Dans son dernier spectacle, Caroline Vigneaux dévoile le viol et deux agressions sexuelles qu'elle a subis et tus pendant plusieurs années, parce qu'elle "avait honte".
D'autres, avant, avaient déjà osé. En 2018, Blanche Gardin racontait dans un sketch la douleur endurée lors d'une sodomie inattendue et forcée. En 2023, l'artiste Norma, victime d'inceste, exposait avec humour et décalage ses blessures et sa reconstruction dans "Norma(le)".
Dans son seule en scène "Calme", l'humoriste Swann Périssé confie la "honte" ressentie quand, à l'âge de 13 ans, dans le métro, elle a subi des attouchements d'un homme bien plus âgé qu'elle. On la voit aussi, dans ses vidéos postées sur les réseaux ou sur scène, interroger le sexisme quotidien et la notion de consentement.
Aborder le sujet des VSS lui semble naturel. "Pour moi, le métier d'humoriste, c'est de pointer du doigt, de dire : 'Regardez, ça, c'est pas normal'", dit-elle à l'AFP, estimant que "l'indignation fait partie de [son] travail". A l'automne, sur scène, elle faisait applaudir Gisèle Pélicot, sédatée par son mari et violée dans son sommeil durant dix ans par celui-ci et des dizaines d'hommes.
"Les artistes ont un devoir sur le changement de mentalité", renchérit Caroline Vigneaux, pour qui, "grâce à l'humour, on peut atteindre des objectifs qu'on n'arrive pas à atteindre par la prévention ou par les lois".
Valentine Mabille, productrice de spectacles, constate qu'"il y a plus de femmes qui osent" parler mais lie ce phénomène "avec le mouvement de libération de la parole" plus général provoqué par #MeToo. "Le stand-up, pour les artistes, c'est l'art le plus direct, c'est dire ce qui les remue, c'est leur ressenti. Forcément, quand on se fait agresser, on en parle".
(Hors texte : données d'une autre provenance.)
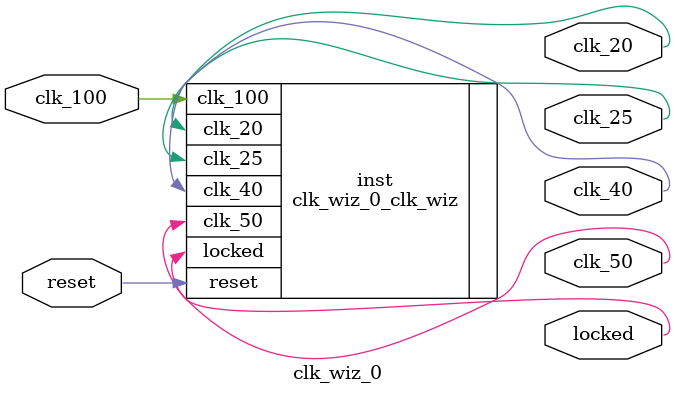
<source format=v>


`timescale 1ps/1ps

(* CORE_GENERATION_INFO = "clk_wiz_0,clk_wiz_v6_0_14_0_0,{component_name=clk_wiz_0,use_phase_alignment=true,use_min_o_jitter=false,use_max_i_jitter=false,use_dyn_phase_shift=false,use_inclk_switchover=false,use_dyn_reconfig=false,enable_axi=0,feedback_source=FDBK_AUTO,PRIMITIVE=MMCM,num_out_clk=4,clkin1_period=10.000,clkin2_period=10.000,use_power_down=false,use_reset=true,use_locked=true,use_inclk_stopped=false,feedback_type=SINGLE,CLOCK_MGR_TYPE=NA,manual_override=false}" *)

module clk_wiz_0 
 (
  // Clock out ports
  output        clk_40,
  output        clk_20,
  output        clk_25,
  output        clk_50,
  // Status and control signals
  input         reset,
  output        locked,
 // Clock in ports
  input         clk_100
 );

  clk_wiz_0_clk_wiz inst
  (
  // Clock out ports  
  .clk_40(clk_40),
  .clk_20(clk_20),
  .clk_25(clk_25),
  .clk_50(clk_50),
  // Status and control signals               
  .reset(reset), 
  .locked(locked),
 // Clock in ports
  .clk_100(clk_100)
  );

endmodule

</source>
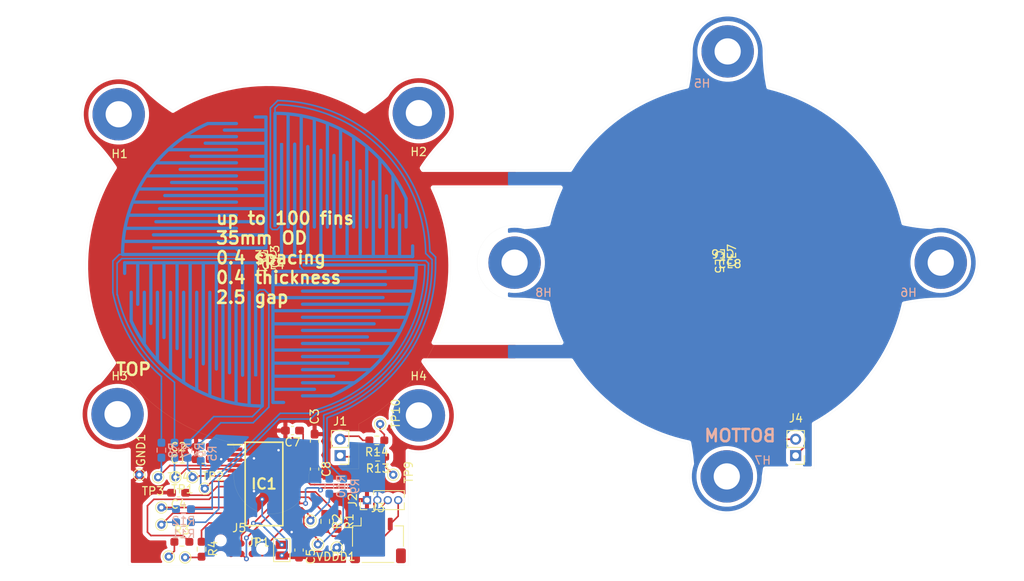
<source format=kicad_pcb>
(kicad_pcb
	(version 20241229)
	(generator "pcbnew")
	(generator_version "9.0")
	(general
		(thickness 1.6)
		(legacy_teardrops no)
	)
	(paper "A4")
	(layers
		(0 "F.Cu" signal)
		(2 "B.Cu" signal)
		(9 "F.Adhes" user "F.Adhesive")
		(11 "B.Adhes" user "B.Adhesive")
		(13 "F.Paste" user)
		(15 "B.Paste" user)
		(5 "F.SilkS" user "F.Silkscreen")
		(7 "B.SilkS" user "B.Silkscreen")
		(1 "F.Mask" user)
		(3 "B.Mask" user)
		(17 "Dwgs.User" user "User.Drawings")
		(19 "Cmts.User" user "User.Comments")
		(21 "Eco1.User" user "User.Eco1")
		(23 "Eco2.User" user "User.Eco2")
		(25 "Edge.Cuts" user)
		(27 "Margin" user)
		(31 "F.CrtYd" user "F.Courtyard")
		(29 "B.CrtYd" user "B.Courtyard")
		(35 "F.Fab" user)
		(33 "B.Fab" user)
		(39 "User.1" user)
		(41 "User.2" user)
		(43 "User.3" user)
		(45 "User.4" user)
	)
	(setup
		(pad_to_mask_clearance 0)
		(allow_soldermask_bridges_in_footprints no)
		(tenting front back)
		(pcbplotparams
			(layerselection 0x00000000_00000000_55555555_5755f5ff)
			(plot_on_all_layers_selection 0x00000000_00000000_00000000_00000000)
			(disableapertmacros no)
			(usegerberextensions no)
			(usegerberattributes yes)
			(usegerberadvancedattributes yes)
			(creategerberjobfile yes)
			(dashed_line_dash_ratio 12.000000)
			(dashed_line_gap_ratio 3.000000)
			(svgprecision 4)
			(plotframeref no)
			(mode 1)
			(useauxorigin no)
			(hpglpennumber 1)
			(hpglpenspeed 20)
			(hpglpendiameter 15.000000)
			(pdf_front_fp_property_popups yes)
			(pdf_back_fp_property_popups yes)
			(pdf_metadata yes)
			(pdf_single_document no)
			(dxfpolygonmode yes)
			(dxfimperialunits yes)
			(dxfusepcbnewfont yes)
			(psnegative no)
			(psa4output no)
			(plot_black_and_white yes)
			(plotinvisibletext no)
			(sketchpadsonfab no)
			(plotpadnumbers no)
			(hidednponfab no)
			(sketchdnponfab yes)
			(crossoutdnponfab yes)
			(subtractmaskfromsilk no)
			(outputformat 1)
			(mirror no)
			(drillshape 1)
			(scaleselection 1)
			(outputdirectory "")
		)
	)
	(net 0 "")
	(net 1 "Net-(IC1-VCCD)")
	(net 2 "GND")
	(net 3 "VDD")
	(net 4 "Net-(IC1-P5.2)")
	(net 5 "Net-(IC1-P5.3)")
	(net 6 "Net-(IC1-P5.0)")
	(net 7 "Net-(CE1-Pad2)")
	(net 8 "Net-(CE1-Pad1)")
	(net 9 "Net-(CE2-Pad2)")
	(net 10 "Net-(CE2-Pad1)")
	(net 11 "unconnected-(H1-Hole-Pad1)")
	(net 12 "unconnected-(H2-Hole-Pad1)")
	(net 13 "unconnected-(H3-Hole-Pad1)")
	(net 14 "unconnected-(H4-Hole-Pad1)")
	(net 15 "Net-(CE3-Pad1)")
	(net 16 "Net-(CE3-Pad2)")
	(net 17 "Net-(CE4-Pad1)")
	(net 18 "Net-(CE4-Pad2)")
	(net 19 "CAP3B")
	(net 20 "CAP2A")
	(net 21 "unconnected-(IC1-P2.7{slash}VREF-Pad14)")
	(net 22 "Net-(IC1-P0.1)")
	(net 23 "unconnected-(H5-Hole-Pad1)")
	(net 24 "unconnected-(H6-Hole-Pad1)")
	(net 25 "unconnected-(H7-Hole-Pad1)")
	(net 26 "unconnected-(H8-Hole-Pad1)")
	(net 27 "CAP0B")
	(net 28 "/RESET")
	(net 29 "Net-(IC1-P3.7)")
	(net 30 "CAP0A")
	(net 31 "CAP4A")
	(net 32 "Net-(IC1-P0.0)")
	(net 33 "CAP1A")
	(net 34 "CAP2B")
	(net 35 "CAP4B")
	(net 36 "Net-(IC1-P2.1)")
	(net 37 "Net-(IC1-P3.6)")
	(net 38 "CAP1B")
	(net 39 "Net-(IC1-P2.0)")
	(net 40 "CAP3A")
	(net 41 "SCL")
	(net 42 "SDA")
	(net 43 "/UART_TX")
	(net 44 "/UART_RX")
	(net 45 "Net-(J1-Pin_1)")
	(net 46 "Net-(J1-Pin_2)")
	(footprint "ECE382N:04W_04S_COIL_BACK" (layer "F.Cu") (at 186.462915 50.091 180))
	(footprint "MountingHole:MountingHole_3.2mm_M3_Pad" (layer "F.Cu") (at 216.813046 51.087283))
	(footprint "ECE382N:04W_04S_COIL_BACK" (layer "F.Cu") (at 187.567915 50.341 90))
	(footprint "Capacitor_SMD:C_0603_1608Metric_Pad1.08x0.95mm_HandSolder" (layer "F.Cu") (at 175.8 79.2 180))
	(footprint "TestPoint:TestPoint_THTPad_D1.0mm_Drill0.5mm" (layer "F.Cu") (at 177.5 77.3))
	(footprint "MountingHole:MountingHole_3.2mm_M3_Pad" (layer "F.Cu") (at 242.822646 25.280883))
	(footprint "Resistor_SMD:R_0603_1608Metric_Pad0.98x0.95mm_HandSolder" (layer "F.Cu") (at 200 72.8 180))
	(footprint "Connector_PinHeader_1.27mm:PinHeader_1x04_P1.27mm_Vertical" (layer "F.Cu") (at 198.795 80.1 90))
	(footprint "Capacitor_SMD:C_0603_1608Metric_Pad1.08x0.95mm_HandSolder" (layer "F.Cu") (at 178.8 75.1 180))
	(footprint "ECE382N:04W_04S_COIL_FRONT" (layer "F.Cu") (at 242.23072 49.976 180))
	(footprint "Connector_PinHeader_2.00mm:PinHeader_1x02_P2.00mm_Vertical" (layer "F.Cu") (at 251.121 74.66 180))
	(footprint "TestPoint:TestPoint_THTPad_D1.0mm_Drill0.5mm" (layer "F.Cu") (at 175.4 77.3 180))
	(footprint "ECE382N:04W_04S_COIL_FRONT" (layer "F.Cu") (at 243.33572 50.226 90))
	(footprint "Jumper:SolderJumper-2_P1.3mm_Open_Pad1.0x1.5mm" (layer "F.Cu") (at 188.4 86.2125 90))
	(footprint "Capacitor_SMD:C_0603_1608Metric_Pad1.08x0.95mm_HandSolder" (layer "F.Cu") (at 192.4 72.9 90))
	(footprint "TestPoint:TestPoint_THTPad_D1.0mm_Drill0.5mm" (layer "F.Cu") (at 173.7 81 180))
	(footprint "TestPoint:TestPoint_THTPad_D1.0mm_Drill0.5mm" (layer "F.Cu") (at 202 77 180))
	(footprint "MountingHole:MountingHole_3.2mm_M3_Pad" (layer "F.Cu") (at 168.491566 32.958434))
	(footprint "Connector_PinHeader_2.00mm:PinHeader_1x02_P2.00mm_Vertical" (layer "F.Cu") (at 195.5161 74.66 180))
	(footprint "Connector_JST:JST_SH_SM04B-SRSS-TB_1x04-1MP_P1.00mm_Horizontal" (layer "F.Cu") (at 200.137801 85.026409))
	(footprint "MountingHole:MountingHole_3.2mm_M3_Pad" (layer "F.Cu") (at 268.832246 51.087283))
	(footprint "ECE382N:SOP65P780X200-28N" (layer "F.Cu") (at 186.223505 78.125))
	(footprint "TestPoint:TestPoint_THTPad_D1.0mm_Drill0.5mm" (layer "F.Cu") (at 173.3 77.3 180))
	(footprint "MountingHole:MountingHole_3.2mm_M3_Pad" (layer "F.Cu") (at 205.131046 69.749583))
	(footprint "ECE382N:04W_04S_COIL_BACK" (layer "F.Cu") (at 186.012915 51.102 -90))
	(footprint "TestPoint:TestPoint_THTPad_D1.0mm_Drill0.5mm" (layer "F.Cu") (at 192.8 85.5 90))
	(footprint "Resistor_SMD:R_0603_1608Metric_Pad0.98x0.95mm_HandSolder" (layer "F.Cu") (at 176.2 85.2))
	(footprint "TestPoint:TestPoint_THTPad_D1.0mm_Drill0.5mm" (layer "F.Cu") (at 174.6 87))
	(footprint "TestPoint:TestPoint_THTPad_D1.0mm_Drill0.5mm" (layer "F.Cu") (at 191.9 82.6))
	(footprint "ECE382N:04W_04S_COIL_BACK" (layer "F.Cu") (at 187.317915 51.362))
	(footprint "TestPoint:TestPoint_THTPad_D1.0mm_Drill0.5mm" (layer "F.Cu") (at 200.4 70.8 180))
	(footprint "Resistor_SMD:R_0603_1608Metric_Pad0.98x0.95mm_HandSolder" (layer "F.Cu") (at 178.6 86.1 90))
	(footprint "Capacitor_SMD:C_0603_1608Metric_Pad1.08x0.95mm_HandSolder" (layer "F.Cu") (at 192.4 76.3 -90))
	(footprint "Resistor_SMD:R_0603_1608Metric_Pad0.98x0.95mm_HandSolder" (layer "F.Cu") (at 195.2 82.7 -90))
	(footprint "TestPoint:TestPoint_THTPad_D1.0mm_Drill0.5mm" (layer "F.Cu") (at 173.7 83.1 180))
	(footprint "ECE382N:04W_04S_COIL_FRONT" (layer "F.Cu") (at 243.08572 51.247))
	(footprint "Connector:Tag-Connect_TC2030-IDC-NL_2x03_P1.27mm_Vertical" (layer "F.Cu") (at 183.47 86.035 180))
	(footprint "TestPoint:TestPoint_THTPad_D1.0mm_Drill0.5mm" (layer "F.Cu") (at 195.1 85.9 180))
	(footprint "ECE382N:04W_04S_COIL_FRONT" (layer "F.Cu") (at 241.78072 50.987 -90))
	(footprint "Capacitor_SMD:C_0603_1608Metric_Pad1.08x0.95mm_HandSolder" (layer "F.Cu") (at 190.5 86.2 -90))
	(footprint "MountingHole:MountingHole_3.2mm_M3_Pad" (layer "F.Cu") (at 168.347876 69.597883))
	(footprint "MountingHole:MountingHole_3.2mm_M3_Pad" (layer "F.Cu") (at 242.715396 77.204133))
	(footprint "Resistor_SMD:R_0603_1608Metric_Pad0.98x0.95mm_HandSolder" (layer "F.Cu") (at 193.7 82.7 -90))
	(footprint "TestPoint:TestPoint_THTPad_D1.0mm_Drill0.5mm" (layer "F.Cu") (at 176.6 87.1))
	(footprint "TestPoint:TestPoint_THTPad_D1.0mm_Drill0.5mm" (layer "F.Cu") (at 171 77 -90))
	(footprint "Resistor_SMD:R_0603_1608Metric_Pad0.98x0.95mm_HandSolder" (layer "F.Cu") (at 200.1 74.8 180))
	(footprint "Capacitor_SMD:C_0603_1608Metric_Pad1.08x0.95mm_HandSolder" (layer "F.Cu") (at 178.8 73.6 180))
	(footprint "Capacitor_SMD:C_0603_1608Metric_Pad1.08x0.95mm_HandSolder" (layer "F.Cu") (at 189.7 71.6 180))
	(footprint "MountingHole:MountingHole_3.2mm_M3_Pad" (layer "F.Cu") (at 205.131006 32.814753))
	(footprint "TestPoint:TestPoint_THTPad_D1.0mm_Drill0.5mm" (layer "F.Cu") (at 179 78.7))
	(footprint "Resistor_SMD:R_0603_1608Metric_Pad0.98x0.95mm_HandSolder" (layer "B.Cu") (at 176.4 82.8))
	(footprint "Resistor_SMD:R_0603_1608Metric_Pad0.98x0.95mm_HandSolder" (layer "B.Cu") (at 178.5 74.4 90))
	(footprint "Resistor_SMD:R_0603_1608Metric_Pad0.98x0.95mm_HandSolder"
		(layer "B.Cu")
		(uuid "48ae2b3e-e099-484f-a9d3-a3e8327030dd")
		(at 173.7 74 90)
		(descr "Resistor SMD 0603 (1608 Metric), square (rectangular) end terminal, IPC-7351 nominal with elongated pad for handsoldering. (Body size source: IPC-SM-782 page 72, https://www.pcb-3d.com/wordpress/wp-content/uploads/ipc-sm-782a_amendment_1_and_2.pdf), generated with kicad-footprint-generator")
		(tags "resistor handsolder")
		(property "Reference" "R8"
			(at 0 1.43 90)
			(layer "B.SilkS")
			(uuid "db30d47f-d352-4e06-a75c-ac49426f2fea")
			(effects
				(font
					(size 1 1)
					(thickness 0.15)
				)
				(justify mirror)
			)
		)
		(property "Value" "560"
			(at 0 -1.43 90)
			(layer "B.Fab")
			(uuid "f8197bd1-9179-474c-b1e7-5f65b7e94d9f")
			(effects
				(font
					(size 1 1)
					(thickness 0.15)
				)
				(justify mirror)
			)
		)
		(property "Datasheet" ""
			(at 0 0 90)
			(layer "B.Fab")
			(hide yes)
			(uuid "bb8a1d93-8e14-43e8-85d0-a7834957e766")
			(effects
				(font
					(size 1.27 1.27)
					(thickness 0.15)

... [239405 chars truncated]
</source>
Le "fléau" des violences sexistes et sexuelles examiné dans un rapport sous relation d'autorité
Un festival contre les VSS
"Mais ça reste compliqué pour les artistes, il y a toujours la peur que, si l'on se positionne, on nous colle une étiquette", tempère Mélodie Molinaro, la présidente de Derrière le rideau, une association militant depuis 2021 pour la libération de la parole dans le spectacle vivant et l'audiovisuel.
Dans le milieu de la scène humoristique, des récits de violences sexuelles ont été révélés début 2024, après, notamment, un appel à témoignages lancé par l'humoriste belge Florence Mendez.
Un mouvement MeToo stand-up a émergé dans un secteur marqué par la précarité, rendant difficile la libération de la parole. "Pour être engagé sur des plateaux, il faut fermer sa gueule", résume Florence Mendez.
Parmi les artistes mis en cause, l'humoriste Seb Mellia, qui fait l'objet de deux enquêtes, l'une pour viols et l'autre pour agression sexuelle.
Ces investigations, au stade de l'enquête préliminaire, "sont toujours en cours", selon le parquet de Paris, interrogé cette semaine par l'AFP. Seb Mellia nie les accusations.
Depuis, une charte engageant les salles de spectacles à lutter contre les VSS a été signée "par environ 400 professionnels - comédiens, producteurs, attachés de presse, programmateurs, directeurs de salles, directeurs de comedy club", indique à l'AFP Jessie Varin, l'une de ses instigatrices, par ailleurs directrice artistique du théâtre-péniche parisien La Nouvelle Scène. "C'est encourageant", estime-t-elle.
Pour continuer à rendre le milieu "plus sûr, inclusif et respectueux", Jessie Varin et Mélodie Molinaro organisent le festival "Plus fort.es ensemble", de dimanche au 16 mars, proposant une formation certifiante sur les VSS et des ateliers juridiques.
Une façon de "donner des outils concrets" aux artistes, dont une partie sont auto-entrepreneurs, ou aux programmateurs, indiquent-elles.
La ministre de la Culture Rachida Dati doit en outre présenter vendredi son plan d'action pour "prévenir" les VSS et le harcèlement dans la culture.